Meine sechsjährige Enkelin mit frühkindlichem Autismus wurde
durch einen nicht-sprachlichen Intelligenztest, den viele aus gewichtigen
Gründen gerade für Autisten für ungeeignet halten, als geistig behindert
eingestuft.
Ihr Sprachvermögen ist eingeschränkt, obwohl sie in letzter
Zeit große Fortschritte macht.
Aufgrund ihrer nicht zu stillenden Lust, sich am Laptop
stundenlang kleine, nette und Musik untermalte Filmchen über das ABC, über
Zahlen, über Farben und geometrische Formen anzuschauen, hat sie dadurch auch
viel gelernt.
Das Besondere aber ist: Sie bevorzugt die Filmchen in
englischer Sprache. Sprachwissenschaftler haben heraus gefunden, dass Kinder
gewisse Sprachen wegen ihres Klanges bevorzugen; dazu gehört auch das Englische.
So ist es gekommen, dass unsere Kleine inzwischen das ABC
sehr gut in englisch aufsagen kann, Zahlen bis 20 zügig in englisch aufzählt,
alle Farben in englisch kennt, ebenso die geometrischen Formen. Natürlich kennt
sie nebenbei die entsprechenden deutschen Begriffe.
Jetzt aber kommen die eigenen Denkleistungen.
Entweder benennt sie selber – meist mitten in der Nacht, die
immer sehr früh bei ihr zu Ende ist – gleichzeitig die deutschen und englischen
Begriffe für alle Farben oder für alle Buchstaben oder alle Zahlen. Sie ist
dann wie ein wandelndes Vokabelheft. Niemand ist dann in der Lage, sie dabei zu
stoppen. Sie ist dann auch auf nichts anderes ansprechbar.

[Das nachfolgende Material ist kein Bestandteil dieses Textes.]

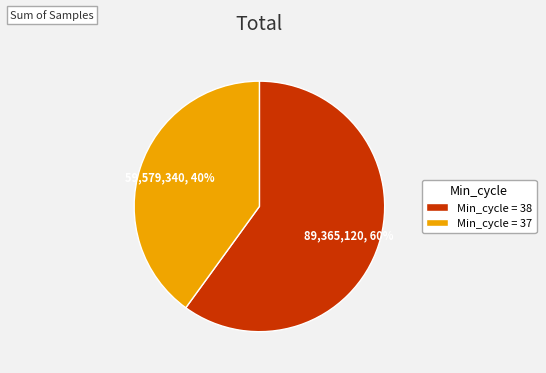

Is the sum of Min_cycle = 38 and Min_cycle = 37 greater than half?

Yes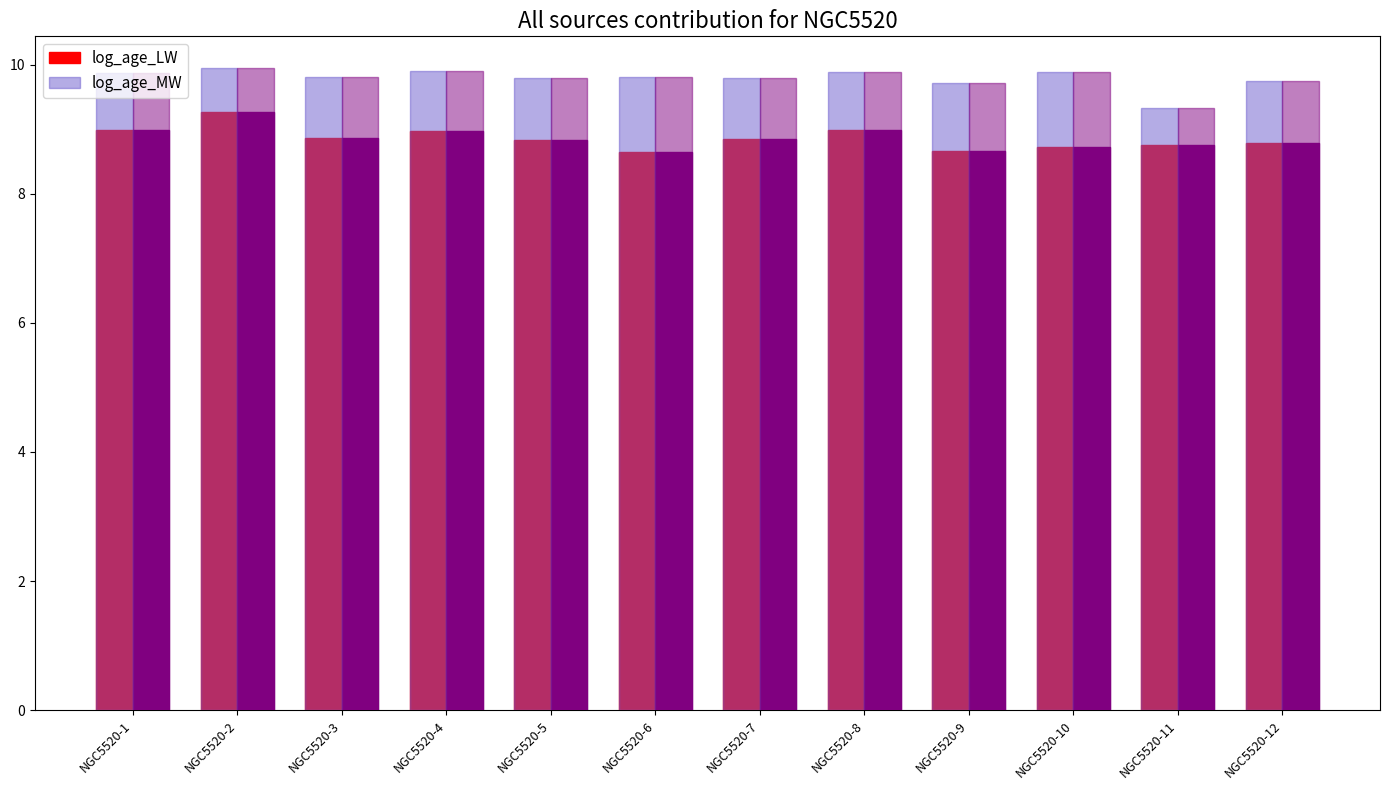

What is the value of the log_age_MW bar at the 4th from the left?

9.9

Noch bemerkenswerter ist es jedoch, wenn sie noch mehr
Hirnakrobatik betreibt.
Heute morgen um 03.30h hat unser kleiner autistischer Engel
folgende Leistung vollbracht:
Abwechselnd benannte sie (in englisch) jeden Buchstaben des
ABCs und dazwischen (ebenfalls in englisch) eine Farbe, bis das ganze Alphabet
durch war. Danach kam Gleiches noch mit den englischen Zahlen von 1 – 20.
Besonders bemerkenswert war dabei, dass sie immer genau wusste, welchen
Buchstaben oder welche Zahl sie noch vor der Farbe benannt hatte; nichts hat
sie ausgelassen oder vergessen. Doch man konnte ihr richtig ansehen, wie sehr
sie sich dabei anstrengte. Als sie an einer Stelle stockte und ich ihr helfen
wollte, hielt sie sich wütend die Ohren zu, weil sie unbedingt die ganze
Leistung allein erbringen wollte.
Ich war so beeindruckt, dass ich gar nicht wusste, wie sehr
ich unseren kleinen Schatz dafür loben sollte. Doch ich denke, sie war selber
so stolz darüber, was sie geschafft hatte, dass sie sich zwar über mein Lob
freute, mehr aber noch über ihr eigenes Können.
Helena Marie tut noch lange nicht, was man ihr sagt; aber
das, was sie aus eigener Motivation möchte – nämlich Vieles selber und allein lernen
– davon lässt sie sich durch nichts und niemanden abbringen.